Quello che successe due mesi dopo, è risaputo. Benché i vecchi raccontassero già fatti simili, siccome ognuno crede soltanto a quello che vede coi propri occhi, quella è una data che noi non dimenticheremo facilmente. E certi fatti è meglio raccontarli in poche parole, perché a rifletterci sopra non serve. Piovve dunque per tre giorni, ma non in una quantità eccezionale; la cima della montagna sopra Fontamara era avvolta da un nuvolone nero che non lasciava capire nulla. E all'alba del terzo giorno venne giù dalla montagna, col fragore di un terremoto, in direzione della contrada dei Serpari, come se la montagna crollasse, un’enorme fiumana d’acqua che portò via il campicello di Berardo, come un affamato vuota un piatto di minestra, scavando la terra fino alla roccia e disperdendo nella valle le piantine verdi del granoturco. Al posto del campo coltivato rimase un’enorme fossa, una specie di cava, una specie di cratere.

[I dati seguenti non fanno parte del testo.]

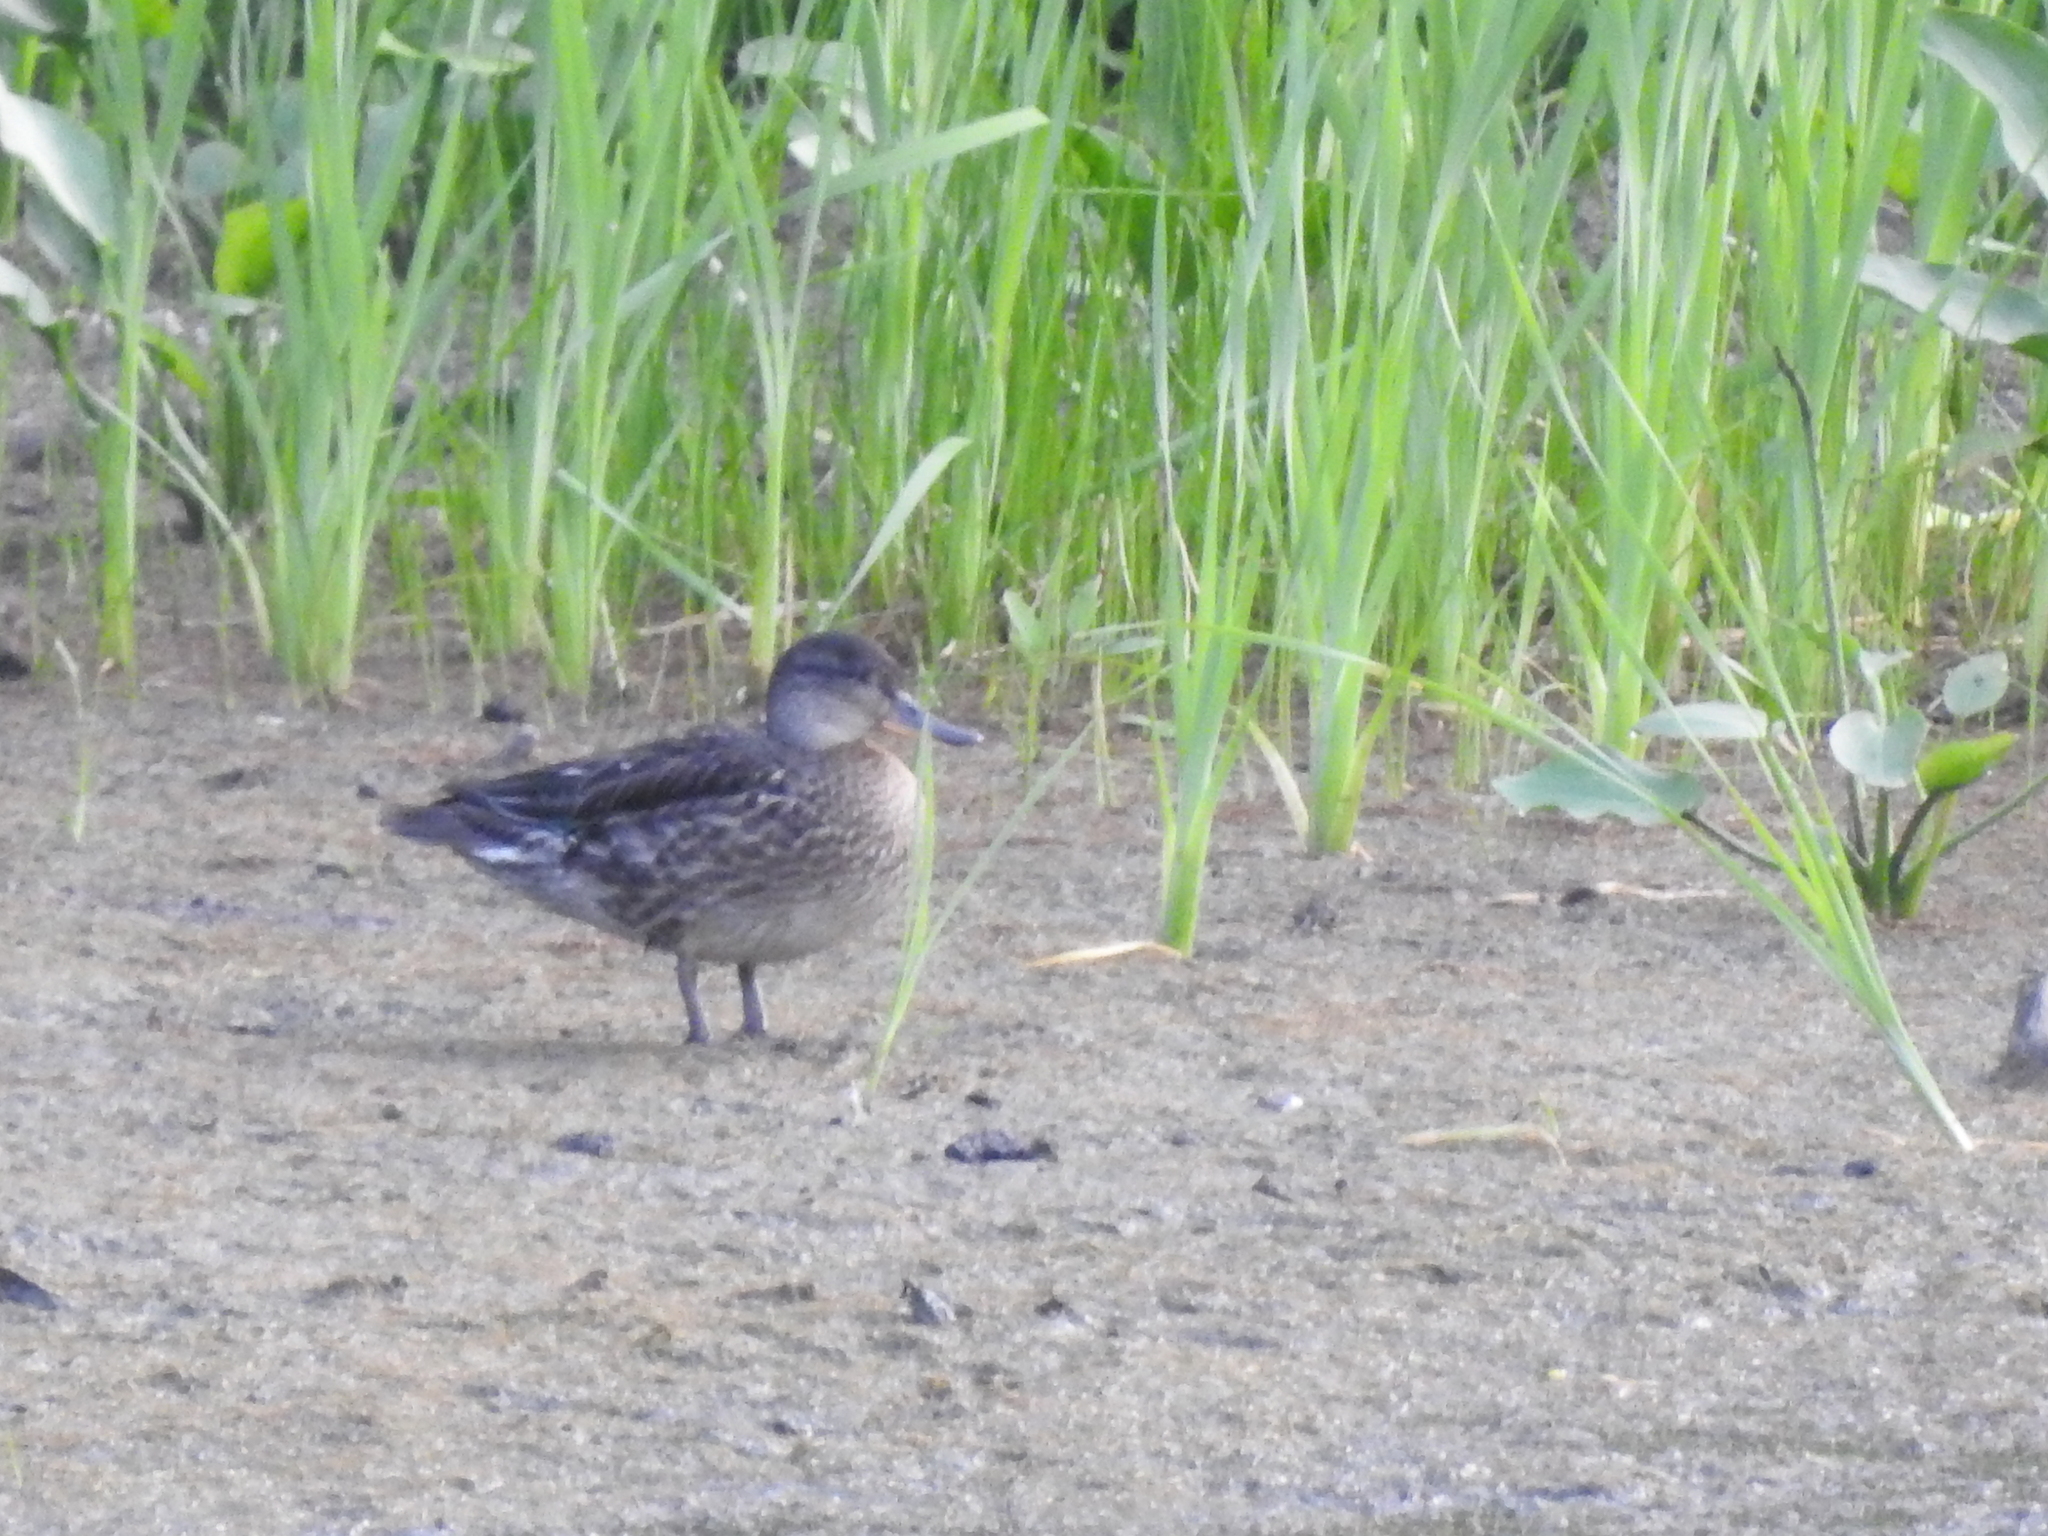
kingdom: Animalia
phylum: Chordata
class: Aves
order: Anseriformes
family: Anatidae
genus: Anas
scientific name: Anas crecca
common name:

Quelli che non conoscono o hanno dimenticato questi fatti, ora sono facilmente ingiusti verso Berardo e preferiscono spiegare il suo destino rifacendosi alla fine del nonno, il famoso brigante Viola, l’ultimo brigante delle nostre parti giustiziato dai Piemontesi. È certo però che Berardo ha lottato durante tutta la sua vita contro il destino, e sembrava che da nessuna disgrazia si lasciasse abbattere a lungo.
Ma si può vincere contro il destino? Il peggio è questo, ed è un particolare che non si deve dimenticare: quando quel giorno vedemmo scendere la fiumana dalla montagna, tutti ne eravamo atterriti, ma nessuno sembrò stupito, e Berardo meno degli altri. Eravamo tutti in piazza, davanti alla chiesa, ed egli in mezzo a noi. << Ecco, ecco >>, diceva << naturalmente, naturalmente >>. Non diceva altro. La madre gli stava aggrappata a una spalla, tutta invasa dal terrore, col viso di cenere come quello di una morta, aggrappata come Maria al Calvario; e lui guardava la montagna e ripeteva: << Ecco, ecco, naturalmente >>.